For the final steps of dictionary analysis, I will look at how covid-related terms were discussed.
Covid in Context
Covid-related terms selected for review include: “covid”, “covid-19”, “coronavirus”, “Sars-CoV-2”, “virus”, “vaccine”, “Pfizer”, “Moderna”, “Johnson and Johnson”, “vax”.
[1] "We have 619 threads that mention positive or negative words in the context of covid-related terms."
Min. 1st Qu. Median Mean 3rd Qu. Max.
-1.0000 -0.5000 0.3333 0.1904 1.0000 1.0000
After removing the terms with both zero positive and negative sentiment, we see that there is a substantial amount of positive context surrounding covid. This may be because a covid information subreddit, r/Covid19 was included in the data set. However, many still register as negative, neutral, and everything in between. Once again, the neutral scores could be from scores cancelling each other out rather than themselves being zero (as removed from above). At this point, we don’t have much information about which group or the context of the text but it is evident that emotional valence is not the defining factor in the text. This is further emphasized by the 3 word clouds below for each year from 2019 - 2021.

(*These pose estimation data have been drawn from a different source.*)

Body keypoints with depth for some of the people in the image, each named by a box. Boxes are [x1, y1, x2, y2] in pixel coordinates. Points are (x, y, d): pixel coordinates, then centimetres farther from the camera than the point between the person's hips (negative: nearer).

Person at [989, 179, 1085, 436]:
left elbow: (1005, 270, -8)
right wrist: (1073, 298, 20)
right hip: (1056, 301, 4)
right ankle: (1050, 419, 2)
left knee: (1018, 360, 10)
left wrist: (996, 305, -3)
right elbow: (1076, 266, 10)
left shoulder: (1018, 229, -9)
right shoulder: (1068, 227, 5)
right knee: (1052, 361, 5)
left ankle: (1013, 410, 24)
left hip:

Top words over these years include those referencing the pandemic but there remains a consistent thread of discussion around faith and religion. This understanding goes back to my first post which referenced previous studies on religious behaviors suggesting a correlation between fear and beliefs, exposing casual links that fear motivates religious faith and the latter mitigates fear. So in one last effort, I will look into faith-based terms in context.
Faith in Context
Faith-based terms selected for review include: “God”, “pray”, “prayer”, “Jesus”, “Christ”, “Allah”, “Bible”, “Quran”, “church”, “mosque”, “temple”, “faith”, “baptized”, “Christians”, “Jews”, “Muslims”, “Christianity”, “Jewish”, “Islam”.
[1] "We have 857 threads that mention positive or negative words in the context of faith-related terms."
Min. 1st Qu. Median Mean 3rd Qu. Max.
-1.00000 0.09091 0.54545 0.45539 1.00000 1.00000
Here in the summary and plot, we can see significantly more positive sentiment surrounding faith-based terms as opposed to covid-related terms.
Next steps will be to refine my research question and uncover what topics are actually being discussed within these groups and when.